- _WHAT TO DO_
1. From the sermon, list every measurement given for the rope and the balancing pole Blondin used on his first Niagara Falls crossing.
2. Duplicate the part of the sermon between "a. For his crossing, Blondin" and "pushing a wheelbarrow.", inclusive.
3. Go on with the sermon about saving faith from the point where it stops.

- _TEXT PASSAGE_
>>>
Sermons

Summary: What is saving faith? Is it something you say, feel, or think? No, saving faith is something you do. Faith is something that must produce action and must be practiced. That's what James says in James chapter 2.

Introduction:

A. One day a nun who worked for a local home health care agency was out making her rounds when she ran out of gas.

1. Thankfully, there was a gas station just down the street.

2. So she walked to the station to borrow a gas can and get enough gas to start the car and drive to the gas station for a fill up.

3. The gas station attendant regretfully told her that the only gas can they owned had just been loaned out, but if she would care to wait he was sure it would be back shortly.

4. Since she was in a hurry, she walked back to her car to see what she had that she could put some gas in.

5. As she looked through her car, she spotted a bedpan she was taking to a patient.

6. The nun carried the bedpan to the station, filled it with gasoline, and carried it back to her car.

7. As she was using the bedpan to pour the gas into the tank of her car, two men drove by and one of them turned to the other and said: “Now that is what I call faith!”

B. Let me ask you a question: what kinds of things might your faith cause you to do?

1. Over the years, I have used the story of the great tightrope walker named Blondin to illustrate the kind of faith that saves.

2. Blondin lived from 1824-1897, and first appeared in shows in England.

3. But he owed his celebrity and fortune to his idea of crossing Niagara Falls on a tightrope.

4. He made history on June 30, 1859 when he made his first walk above Niagara Falls.

a. For his crossing, Blondin utilized a 1,100 foot long, 3 inch in diameter rope stretched across the falls.

b. The crossing took 20 minutes, and he used a 30 foot long balancing pole that weighed 40 pounds.

5. During that summer of 1859, Blondin completed 9 crossings of Niagara Falls, the most difficult one occurred on August 19th when he carried his manager, Harry Colcord, on his back.

a. Six times in all the manager had to dismount so that Blondin could gather his strength.

6. One of the most often told stories of Blondin’s Niagara crossings was when he went across pushing a wheelbarrow.

a. After crossing pushing the empty wheelbarrow, Blondin then asked the crowd if they thought he could do it, with someone sitting in it, and the crowd cheered “yes.”

b. Blondin then pointed to one of the men in the audience showing the most enthusiastic approval and said, “Okay, since you claim to believe I can do it, why don’t you get into the wheelbarrow.”

c. Needless to say, the man made a quick exit.
<<<
- _RECORDED INFORMATION_
>>>
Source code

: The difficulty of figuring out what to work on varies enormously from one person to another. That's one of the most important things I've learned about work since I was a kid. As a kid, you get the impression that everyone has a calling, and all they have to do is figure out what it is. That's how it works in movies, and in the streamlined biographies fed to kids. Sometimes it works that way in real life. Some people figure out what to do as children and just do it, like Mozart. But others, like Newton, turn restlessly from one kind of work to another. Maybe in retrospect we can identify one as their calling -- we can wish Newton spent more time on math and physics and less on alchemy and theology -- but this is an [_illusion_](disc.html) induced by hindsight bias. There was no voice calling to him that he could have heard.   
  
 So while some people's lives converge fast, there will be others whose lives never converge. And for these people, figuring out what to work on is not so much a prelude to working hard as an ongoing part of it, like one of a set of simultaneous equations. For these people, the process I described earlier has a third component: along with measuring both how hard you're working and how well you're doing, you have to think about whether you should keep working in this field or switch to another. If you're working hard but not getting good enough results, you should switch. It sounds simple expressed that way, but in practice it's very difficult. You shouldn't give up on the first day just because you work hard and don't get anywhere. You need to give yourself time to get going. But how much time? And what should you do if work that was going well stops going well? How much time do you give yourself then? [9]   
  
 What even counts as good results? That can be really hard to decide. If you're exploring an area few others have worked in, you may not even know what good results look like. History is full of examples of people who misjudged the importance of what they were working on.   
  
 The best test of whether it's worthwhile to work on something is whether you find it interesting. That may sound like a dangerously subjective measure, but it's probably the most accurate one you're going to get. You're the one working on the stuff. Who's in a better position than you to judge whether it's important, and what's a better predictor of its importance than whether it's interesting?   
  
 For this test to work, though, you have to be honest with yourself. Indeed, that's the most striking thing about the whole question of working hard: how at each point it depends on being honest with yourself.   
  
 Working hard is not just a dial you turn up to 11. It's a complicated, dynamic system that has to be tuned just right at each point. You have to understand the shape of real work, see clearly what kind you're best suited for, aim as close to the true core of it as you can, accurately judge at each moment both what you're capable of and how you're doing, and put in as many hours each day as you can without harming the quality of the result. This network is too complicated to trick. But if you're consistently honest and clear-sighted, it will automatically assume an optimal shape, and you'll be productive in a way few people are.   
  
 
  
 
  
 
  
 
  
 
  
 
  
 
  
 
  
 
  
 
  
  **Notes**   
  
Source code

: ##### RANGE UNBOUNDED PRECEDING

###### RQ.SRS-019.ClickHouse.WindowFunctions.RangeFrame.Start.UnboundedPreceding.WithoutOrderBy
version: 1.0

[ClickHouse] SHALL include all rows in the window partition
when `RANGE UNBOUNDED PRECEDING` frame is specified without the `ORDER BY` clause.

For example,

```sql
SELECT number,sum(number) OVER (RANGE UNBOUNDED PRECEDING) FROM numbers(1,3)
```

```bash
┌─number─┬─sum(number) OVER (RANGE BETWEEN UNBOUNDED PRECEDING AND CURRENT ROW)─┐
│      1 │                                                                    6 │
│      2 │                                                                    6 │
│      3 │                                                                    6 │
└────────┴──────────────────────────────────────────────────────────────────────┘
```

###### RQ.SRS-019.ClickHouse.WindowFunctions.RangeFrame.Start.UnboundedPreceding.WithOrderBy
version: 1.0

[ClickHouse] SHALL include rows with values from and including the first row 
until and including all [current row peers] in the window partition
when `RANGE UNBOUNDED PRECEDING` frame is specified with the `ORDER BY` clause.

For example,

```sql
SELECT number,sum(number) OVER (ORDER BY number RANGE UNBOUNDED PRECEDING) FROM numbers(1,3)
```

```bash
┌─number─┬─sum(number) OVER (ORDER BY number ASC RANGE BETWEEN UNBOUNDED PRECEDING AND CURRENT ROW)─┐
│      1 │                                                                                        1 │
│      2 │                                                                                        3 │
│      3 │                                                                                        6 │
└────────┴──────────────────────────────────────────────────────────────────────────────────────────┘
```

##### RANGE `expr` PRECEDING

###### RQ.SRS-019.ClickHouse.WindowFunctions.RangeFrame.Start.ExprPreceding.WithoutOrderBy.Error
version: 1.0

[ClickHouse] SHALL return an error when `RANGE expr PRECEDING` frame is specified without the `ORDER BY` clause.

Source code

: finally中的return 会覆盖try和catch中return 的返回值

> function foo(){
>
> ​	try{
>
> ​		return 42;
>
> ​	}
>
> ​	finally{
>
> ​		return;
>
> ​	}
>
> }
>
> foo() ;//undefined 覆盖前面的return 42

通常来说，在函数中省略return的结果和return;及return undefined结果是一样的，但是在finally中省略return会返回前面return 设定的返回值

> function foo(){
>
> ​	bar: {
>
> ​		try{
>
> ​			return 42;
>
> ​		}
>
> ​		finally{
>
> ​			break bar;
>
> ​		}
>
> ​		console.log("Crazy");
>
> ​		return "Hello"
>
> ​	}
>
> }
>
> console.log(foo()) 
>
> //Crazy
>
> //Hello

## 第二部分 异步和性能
<<<
- _ANSWERS BY ITEM NUMBER_
1.
- Rope length: 1,100 feet
- Rope diameter: 3 inches
- Pole length: 30 feet
- Pole weight: 40 pounds

2.
a. For his crossing, Blondin utilized a 1,100 foot long, 3 inch in diameter rope stretched across the falls.

b. The crossing took 20 minutes, and he used a 30 foot long balancing pole that weighed 40 pounds.

5. During that summer of 1859, Blondin completed 9 crossings of Niagara Falls, the most difficult one occurred on August 19th when he carried his manager, Harry Colcord, on his back.

a. Six times in all the manager had to dismount so that Blondin could gather his strength.

6. One of the most often told stories of Blondin’s Niagara crossings was when he went across pushing a wheelbarrow.

3.
7. That episode demonstrates that there is often a great difference between the faith we say we have, and the faith we really have.

a. The real measure of our faith is not our “TALK”, but our “WALK.”

b. Saying that we have faith in God is one thing, but really putting our trust in God is another!

8. Incidentally, in case you were wondering, Blondin was 73 when he died in England of natural causes.

C. As we continue in chapter 2 of the letter of James, we see that James expands on his theme of what it means to be doers, not just hearers of the Word of God.

1. James now switches his attention from playing favorites to a faith that saves.

2. Three times in this section (verses 17, 20, 26), He declares that faith without works is dead.

3. He is telling us that faith without deeds is “empty faith,” not saving faith.

4. So, let’s work through this passage and see how James develops the difference between what saving faith IS and what it is NOT.

I. First, What Saving Faith Is NOT

A. As James presents God’s truths, he touches on three things that saving faith is NOT. First, Saving Faith is NOT just something we SAY.

1. In verse 14 we read, “What good is it, my brothers and sisters, if someone claims to have faith but does not have works? Can such faith save him?”

2. Notice that James doesn’t say that the person in question has faith, but just that the person claims to have faith.

3. The person just talks about having faith. The person knows all the right phrases.

4. There are a lot of people in our country who say they have faith, but they have no deeds.

5. In 1991 James Patterson and Peter Kim took on the task of surveying America. They tabulated and published their results in a book called “The Day America Told the Truth”.